LogTriage’s K8s exfiltration detection correlates the escalate-then-loot sequence so it reads as one incident.
Validated against a real sample
Validated against k8s_exec_secret_exfil.json (shipped with LogTriage): a new clusterrolebindings
create for attacker-admin, then get on Secrets named aws-credentials and db-credentials, plus
a pods/exec. The rule fires on that sample and stays silent on the matching benign operations log.
False positives
Secret-consuming controllers/operators are the main source — that’s what filter_controllers handles.
A platform engineer debugging is a real (documented, time-boxed) exception.
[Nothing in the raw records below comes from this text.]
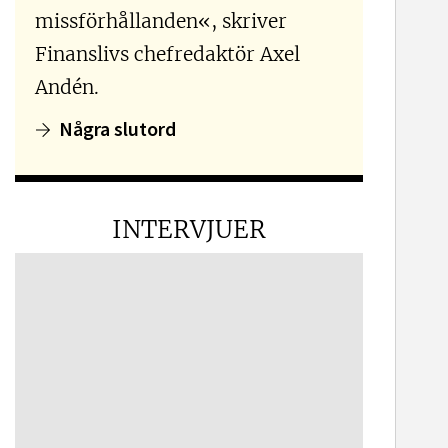
missförhållanden«, skriver
Finanslivs chefredaktör Axel
Andén.
Några slutord
INTERVJUER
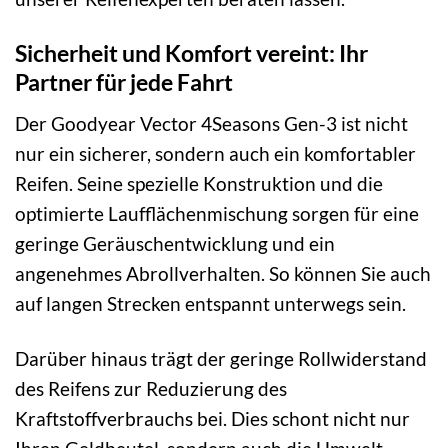
Sicherheit und Komfort vereint: Ihr
Partner für jede Fahrt
Der Goodyear Vector 4Seasons Gen-3 ist nicht
nur ein sicherer, sondern auch ein komfortabler
Reifen. Seine spezielle Konstruktion und die
optimierte Laufflächenmischung sorgen für eine
geringe Geräuschentwicklung und ein
angenehmes Abrollverhalten. So können Sie auch
auf langen Strecken entspannt unterwegs sein.
Darüber hinaus trägt der geringe Rollwiderstand
des Reifens zur Reduzierung des
Kraftstoffverbrauchs bei. Dies schont nicht nur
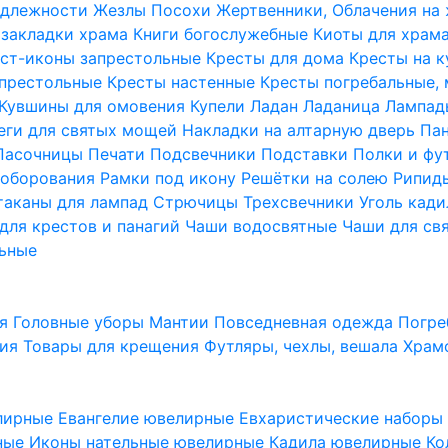
надлежности
Жезлы Посохи
Жертвенники, Облачения на
 закладки храма
Книги богослужебные
Киоты для храм
ст-иконы запрестольные
Кресты для дома
Кресты на 
апрестольные
Кресты настенные
Кресты погребальные,
Кувшины для омовения
Купели
Ладан
Ладаница
Лампад
еги для святых мощей
Накладки на алтарную дверь
Па
Пасочницы
Печати
Подсвечники
Подставки
Полки и фу
соборования
Рамки под икону
Решётки на солею
Рипи
таканы для лампад
Стрючицы
Трехсвечники
Уголь кад
для крестов и панагий
Чаши водосвятные
Чаши для св
ьные
ия
Головные уборы
Мантии
Повседневная одежда
Погре
ния
Товары для крещения
Футляры, чехлы, вешала
Храм
лирные
Евангелие ювелирные
Евхаристические набор
рные
Иконы нательные ювелирные
Кадила ювелирные
Ко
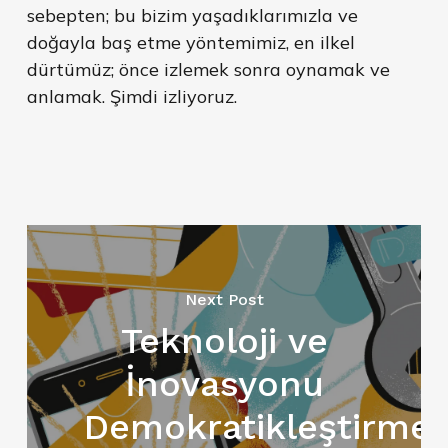
sebepten; bu bizim yaşadıklarımızla ve
doğayla baş etme yöntemimiz, en ilkel
dürtümüz; önce izlemek sonra oynamak ve
anlamak. Şimdi izliyoruz.
Next Post
Teknoloji ve
İnovasyonu
Demokratikleştirme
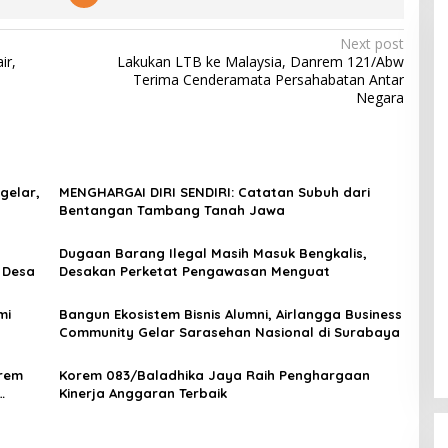
Next post
ir,
Lakukan LTB ke Malaysia, Danrem 121/Abw
Terima Cenderamata Persahabatan Antar
Negara
gelar,
MENGHARGAI DIRI SENDIRI: Catatan Subuh dari
Bentangan Tambang Tanah Jawa
Dugaan Barang Ilegal Masih Masuk Bengkalis,
 Desa
Desakan Perketat Pengawasan Menguat
mi
Bangun Ekosistem Bisnis Alumni, Airlangga Business
Community Gelar Sarasehan Nasional di Surabaya
rem
Korem 083/Baladhika Jaya Raih Penghargaan
Kinerja Anggaran Terbaik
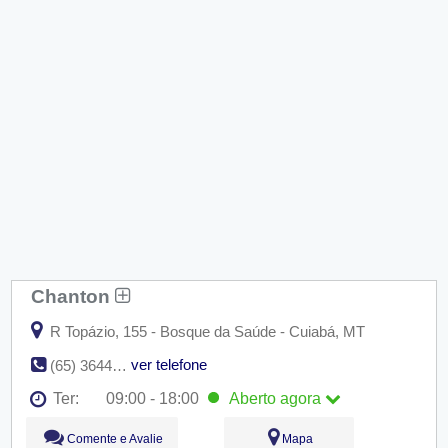
Chanton
R Topázio, 155 - Bosque da Saúde - Cuiabá, MT
ver telefone
(65) 3644-0680
Ter:
09:00 - 18:00
Aberto
agora
Seg:
09:00 - 18:00
Comente e Avalie
Mapa
Ter:
09:00 - 18:00
Aberto
agora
Anything else reading
Secrets deserves a look.
Frequently Asked Questions
- Won't this fire constantly — lots of things read Secrets?
- That's why the rule allowlists the known secret-consuming service accounts (kube-system, cert-manager, external-secrets, CSI drivers). What's left is a human user or an unexpected service account reading Secrets — which is exactly the signal you want. Tune filter_controllers to your cluster.
- What makes this exfiltration versus normal access?
- Context: a get/list on Secrets from a user or SA that never normally touches them, especially bulk (list all secrets) or right after a privilege-escalation event (a new clusterrolebinding). LogTriage correlates the escalate-then-read sequence into one incident.
- Should I also watch pods/exec?
- Yes — attackers often exec into a pod to read mounted secrets or the service-account token, bypassing the Secrets API. A companion rule on verb=create against objectRef.resource=pods/exec is worth adding; this sample includes that pattern too.